Last year, at the age of 80, I asked the Four Questions at our Passover Seder. My older sister and my neighbor are 82 and 86, respectively, so I was the youngest there.

The night before the Seder, I was awakened by the sound of crashing. I jumped up and looked out the window but didn’t see any cars or trucks hit on the street. I searched on Chabad.org for what prayers to say following thunder. I felt as if G‑d was sending me a message: Crashes inevitably disturb our lives, and they remind us to pay attention to those we love.

I decided to buy flowers for the Seder, as I used to do long ago. I bought eight yellow lilies, one for each day of the holiday. I cut the stems at an angle, put them in warm water and placed them near the three candlesticks.

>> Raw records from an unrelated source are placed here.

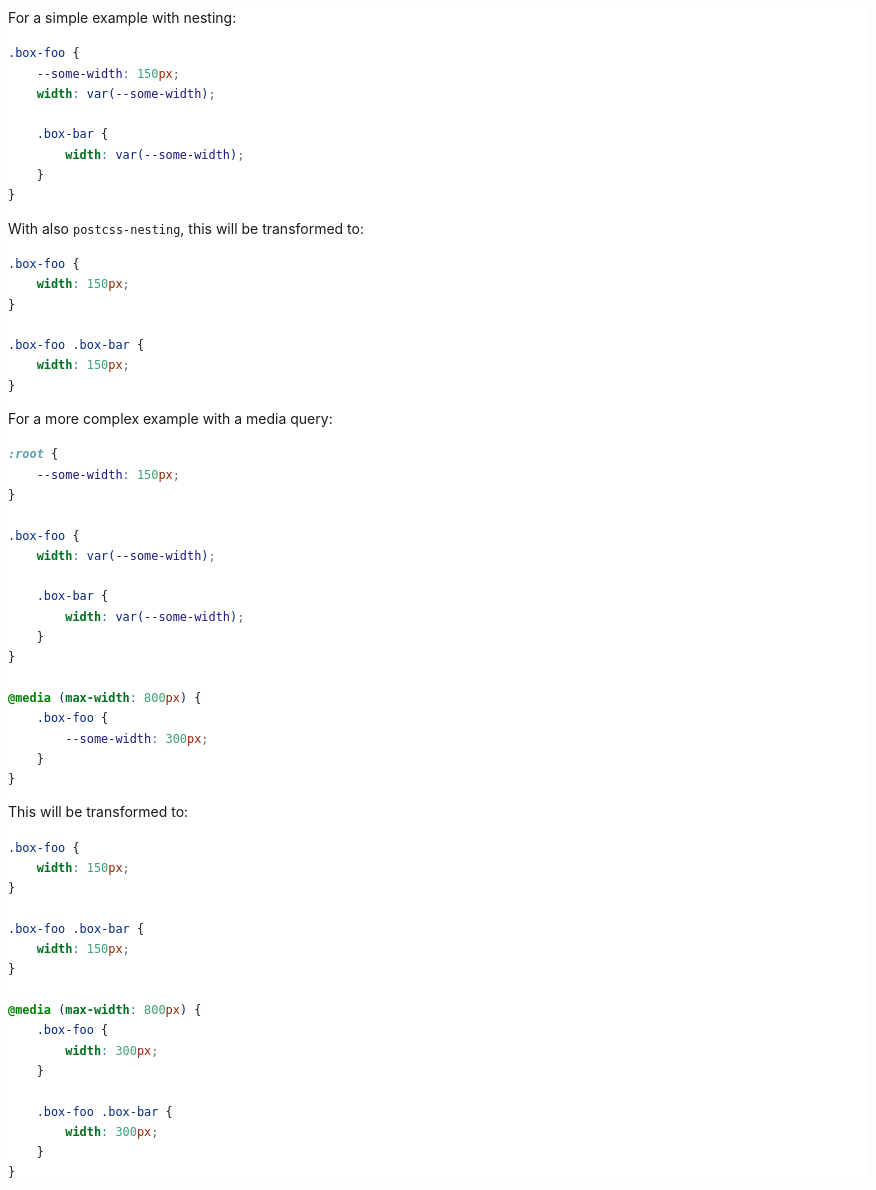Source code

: For a simple example with nesting:

```css
.box-foo {
	--some-width: 150px;
	width: var(--some-width);

	.box-bar {
		width: var(--some-width);
	}
}
```

With also `postcss-nesting`, this will be transformed to:

```css
.box-foo {
	width: 150px;
}

.box-foo .box-bar {
	width: 150px;
}
```

For a more complex example with a media query:

```css
:root {
	--some-width: 150px;
}

.box-foo {
	width: var(--some-width);

	.box-bar {
		width: var(--some-width);
	}
}

@media (max-width: 800px) {
	.box-foo {
		--some-width: 300px;
	}
}
```

This will be transformed to:

```css
.box-foo {
	width: 150px;
}

.box-foo .box-bar {
	width: 150px;
}

@media (max-width: 800px) {
	.box-foo {
		width: 300px;
	}
	
	.box-foo .box-bar {
		width: 300px;
	}
}
```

The whole family was due to be together, but our plans had to change since my grandson came down with Covid. Instead, my sister, Rifka, was joining me. She also loves flowers. Since she has red hair, her late husband used to give her red roses on her birthday. My husband, Adam, of blessed memory, would bring me yellow roses or tulips.

Sara, a neighbor, told me that she was planning to be alone, so I invited her to come. She reads Hebrew fluently and would be a welcome addition.

As I set the table, I remembered Adam’s last Seder. Adam used to prepare a Seder plate with all its symbolism for each man at the table. Anyone who wanted had a chance to read from the Haggadah, in English or Hebrew. Adam would read the Passover Haggadah in Hebrew, stopping only when the Seder required anyone else to speak. The rest of the time we just listened.

When Rifka arrived early, she brought with her compote and the Haggadahs. Using her cane due to a recent fall on the ice, Sara arrived and sat at the head of the table. She conducted the Seder in Hebrew and English.

When the time came, I was the one who recited the Four Questions. It had been a great while since I was the youngest at a Seder table. When I was 4, I asked the questions at my mother’s parents’ house. Leaning on his pillows, Zaydie Louis sat at the end of several tables spread out over the living room and into the dining room.

Our family sat at the end near the kitchen so that Mom would be able to help with the serving. At those Seders, I had four cousins older than me and several younger, but none who were yet able to read. So I read loudly and proudly.

I was also the youngest at the house of my father’s father, Zaydie Joe. Zaydie Joe read quickly since he had been educated in Ukraine to be a rabbi before he escaped to America. He listened and praised me for how well I read the Hebrew words. A few years later, my younger cousin recited the Four Questions.

At our Seder, we opened the door for Elijah, then finished with the taste of matzah in our mouths. We then reminisced and discovered that Sara went to school with Burt, my sister’s late husband. The Jewish world is so small and interconnected.

Usually, when seniors get together, they mention their challenges. Sara had fallen and hoped there would be a time when she no longer needed to use the cane.

My sister, who had an emergency pacemaker, prayed it would help.

I worried about having to have more Mohs surgery on my face from squamous-cell skin cancer.

The family will continue to have Seders for generations to come as future generations and past generations come together.

“Every generation, a person is obligated to see himself as if he, too, left Egypt” (Passover Haggadah). Just as G‑d took our forefathers out of Egypt, He can take us out of our current constriction and challenge.

Maybe the message of the Passover Seder is to have faith that G‑d will be with us, no matter what happens.

Next year, G‑d willing, may we celebrate in Jerusalem!